Dans ce message de trois minutes, Rhissa Ag Boula, qui est également un leader historique des rébellions touarègues, s’adresse indirectement au général Abdourahamane Tiani, le chef de la junte au pouvoir. Celui-ci a signé le décret de déchéance de nationalité, s’appuyant sur un fichier récemment établi recensant les personnes supposément impliquées dans des actes de terrorisme ou d’atteinte aux intérêts de l’État.
Affirmant son attachement à son pays, Rhissa Ag Boula rappelle son engagement pour le Niger, évoquant sa lutte armée de 1991 contre le régime de l’époque. « Ne vous attaquez pas aux fondements de votre pays. Je suis nigérien et je resterai nigérien, quelle que soit la situation », déclare-t-il.
La déchéance de nationalité concerne également huit autres personnalités de l’ancien régime, actuellement considérées comme « en fuite » par les autorités. Ces dernières les recherchent pour leur implication présumée dans un complot, ainsi que pour des accusations d’« intelligence avec une puissance étrangère » et de « trahison ».

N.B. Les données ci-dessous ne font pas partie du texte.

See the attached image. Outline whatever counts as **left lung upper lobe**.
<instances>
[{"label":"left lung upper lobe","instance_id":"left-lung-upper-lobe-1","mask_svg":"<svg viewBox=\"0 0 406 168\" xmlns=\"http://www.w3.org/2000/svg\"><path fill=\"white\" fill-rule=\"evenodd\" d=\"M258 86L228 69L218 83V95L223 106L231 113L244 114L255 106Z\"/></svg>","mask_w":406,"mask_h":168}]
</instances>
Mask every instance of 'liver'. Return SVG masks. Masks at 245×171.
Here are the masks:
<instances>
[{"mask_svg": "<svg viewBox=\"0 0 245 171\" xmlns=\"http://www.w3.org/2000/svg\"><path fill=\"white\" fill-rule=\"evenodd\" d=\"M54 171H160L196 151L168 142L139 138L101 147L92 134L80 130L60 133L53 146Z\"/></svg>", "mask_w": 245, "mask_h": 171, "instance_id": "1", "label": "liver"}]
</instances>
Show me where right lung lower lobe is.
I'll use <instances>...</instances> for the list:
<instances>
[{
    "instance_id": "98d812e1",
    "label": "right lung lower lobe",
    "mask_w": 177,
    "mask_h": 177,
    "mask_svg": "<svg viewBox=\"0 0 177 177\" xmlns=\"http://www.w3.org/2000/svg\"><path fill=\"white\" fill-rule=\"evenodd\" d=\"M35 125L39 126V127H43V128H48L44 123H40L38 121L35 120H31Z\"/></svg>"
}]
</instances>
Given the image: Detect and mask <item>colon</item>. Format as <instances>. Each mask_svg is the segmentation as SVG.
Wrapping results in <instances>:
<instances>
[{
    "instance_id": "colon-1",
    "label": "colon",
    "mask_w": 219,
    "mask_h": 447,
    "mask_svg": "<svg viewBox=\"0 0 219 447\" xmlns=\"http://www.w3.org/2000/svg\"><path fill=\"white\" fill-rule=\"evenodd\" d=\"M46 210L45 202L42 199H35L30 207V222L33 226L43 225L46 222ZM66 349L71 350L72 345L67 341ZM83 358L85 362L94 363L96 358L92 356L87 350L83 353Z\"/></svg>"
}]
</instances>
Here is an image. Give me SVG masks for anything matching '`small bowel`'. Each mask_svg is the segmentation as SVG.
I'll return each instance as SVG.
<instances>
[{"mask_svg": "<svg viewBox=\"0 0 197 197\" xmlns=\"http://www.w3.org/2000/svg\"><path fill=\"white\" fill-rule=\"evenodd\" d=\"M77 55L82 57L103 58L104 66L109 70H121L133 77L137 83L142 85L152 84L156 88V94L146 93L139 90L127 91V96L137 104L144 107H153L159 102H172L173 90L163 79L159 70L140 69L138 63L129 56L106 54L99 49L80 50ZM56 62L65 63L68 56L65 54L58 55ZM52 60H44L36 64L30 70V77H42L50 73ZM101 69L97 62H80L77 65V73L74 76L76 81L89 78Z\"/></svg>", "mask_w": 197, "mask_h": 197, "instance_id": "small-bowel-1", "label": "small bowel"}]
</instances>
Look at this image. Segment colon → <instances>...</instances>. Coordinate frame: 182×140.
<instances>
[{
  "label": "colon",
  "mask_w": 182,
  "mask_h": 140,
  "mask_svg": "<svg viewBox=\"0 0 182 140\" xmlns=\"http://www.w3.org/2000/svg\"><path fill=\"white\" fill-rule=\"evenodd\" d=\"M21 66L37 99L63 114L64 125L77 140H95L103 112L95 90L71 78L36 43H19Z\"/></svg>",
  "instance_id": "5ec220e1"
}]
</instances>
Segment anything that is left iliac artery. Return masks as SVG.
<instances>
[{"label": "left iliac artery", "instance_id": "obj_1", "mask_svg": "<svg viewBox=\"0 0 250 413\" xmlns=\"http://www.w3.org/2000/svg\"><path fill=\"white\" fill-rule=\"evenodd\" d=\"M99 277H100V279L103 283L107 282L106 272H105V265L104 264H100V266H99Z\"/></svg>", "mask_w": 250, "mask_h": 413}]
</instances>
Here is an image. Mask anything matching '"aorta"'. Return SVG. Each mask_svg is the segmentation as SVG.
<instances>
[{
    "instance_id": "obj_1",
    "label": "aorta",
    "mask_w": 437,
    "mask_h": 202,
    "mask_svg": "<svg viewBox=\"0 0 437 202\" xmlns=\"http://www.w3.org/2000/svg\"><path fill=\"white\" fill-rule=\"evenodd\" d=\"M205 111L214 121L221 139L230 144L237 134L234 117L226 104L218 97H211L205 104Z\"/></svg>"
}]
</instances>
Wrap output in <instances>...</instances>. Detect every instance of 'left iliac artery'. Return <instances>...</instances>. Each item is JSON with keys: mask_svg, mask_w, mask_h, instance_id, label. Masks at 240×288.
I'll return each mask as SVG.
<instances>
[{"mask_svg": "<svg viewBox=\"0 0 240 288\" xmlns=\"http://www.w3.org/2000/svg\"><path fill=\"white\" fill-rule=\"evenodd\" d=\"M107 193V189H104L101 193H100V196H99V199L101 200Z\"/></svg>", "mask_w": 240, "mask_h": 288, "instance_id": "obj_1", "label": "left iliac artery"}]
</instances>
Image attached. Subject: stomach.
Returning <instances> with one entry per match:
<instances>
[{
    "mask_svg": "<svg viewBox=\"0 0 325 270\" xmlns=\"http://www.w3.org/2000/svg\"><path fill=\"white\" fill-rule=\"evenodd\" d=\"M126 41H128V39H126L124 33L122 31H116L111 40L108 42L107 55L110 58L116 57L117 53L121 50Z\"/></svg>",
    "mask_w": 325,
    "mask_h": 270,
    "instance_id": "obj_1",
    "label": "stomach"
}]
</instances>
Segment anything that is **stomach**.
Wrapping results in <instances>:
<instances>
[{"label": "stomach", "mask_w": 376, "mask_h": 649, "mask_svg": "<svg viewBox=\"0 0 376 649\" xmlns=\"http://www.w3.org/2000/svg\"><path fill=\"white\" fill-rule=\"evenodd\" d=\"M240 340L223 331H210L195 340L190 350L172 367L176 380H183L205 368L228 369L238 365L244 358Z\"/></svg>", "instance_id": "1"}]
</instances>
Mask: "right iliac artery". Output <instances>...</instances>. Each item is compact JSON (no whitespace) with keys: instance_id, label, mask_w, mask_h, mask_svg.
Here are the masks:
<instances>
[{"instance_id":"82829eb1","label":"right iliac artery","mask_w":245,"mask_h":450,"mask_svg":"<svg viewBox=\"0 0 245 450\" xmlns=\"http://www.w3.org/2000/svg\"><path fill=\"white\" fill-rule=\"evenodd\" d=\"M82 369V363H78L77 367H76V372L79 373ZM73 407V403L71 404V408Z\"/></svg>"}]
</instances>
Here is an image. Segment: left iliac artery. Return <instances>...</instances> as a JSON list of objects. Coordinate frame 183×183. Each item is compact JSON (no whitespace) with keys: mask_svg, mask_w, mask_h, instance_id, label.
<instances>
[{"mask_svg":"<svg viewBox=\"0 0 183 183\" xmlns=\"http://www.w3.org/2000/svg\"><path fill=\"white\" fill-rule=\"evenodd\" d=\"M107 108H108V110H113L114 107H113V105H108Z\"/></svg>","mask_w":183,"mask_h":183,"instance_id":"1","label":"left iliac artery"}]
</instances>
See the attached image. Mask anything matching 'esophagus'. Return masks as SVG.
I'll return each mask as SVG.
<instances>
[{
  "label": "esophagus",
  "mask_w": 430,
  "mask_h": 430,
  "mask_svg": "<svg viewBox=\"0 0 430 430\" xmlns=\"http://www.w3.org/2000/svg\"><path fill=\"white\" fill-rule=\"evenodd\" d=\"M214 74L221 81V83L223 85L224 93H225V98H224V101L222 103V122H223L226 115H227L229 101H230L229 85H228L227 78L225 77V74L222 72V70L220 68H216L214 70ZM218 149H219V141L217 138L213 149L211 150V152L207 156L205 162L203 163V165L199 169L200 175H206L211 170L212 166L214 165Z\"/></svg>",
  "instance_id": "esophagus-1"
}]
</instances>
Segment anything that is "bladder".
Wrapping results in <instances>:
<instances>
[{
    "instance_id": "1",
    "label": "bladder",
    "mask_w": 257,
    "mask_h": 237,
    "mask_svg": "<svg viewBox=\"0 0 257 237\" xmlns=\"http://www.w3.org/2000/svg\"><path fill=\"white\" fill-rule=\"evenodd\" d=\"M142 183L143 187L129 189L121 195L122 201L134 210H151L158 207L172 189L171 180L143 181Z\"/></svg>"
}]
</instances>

Dans son discours, Rhissa Ag Boula souligne l’importance de défendre la démocratie au Niger : « Nous sommes nigériens et nous resterons nigériens : personne ne peut nous enlever cela. Il faut lutter pour la démocratie au Niger, mais ne jamais renier la nationalité nigérienne », déclare-t-il.
Après le coup d’État, il avait initié un Conseil de résistance pour la République, visant à s’opposer à la junte du Conseil national de salut du peuple (CNSP). Dans son message, il indique également qu’il règlera « ses comptes » avec la junte à une date ultérieure, témoignant de sa volonté de continuer à s’impliquer dans la lutte politique au Niger.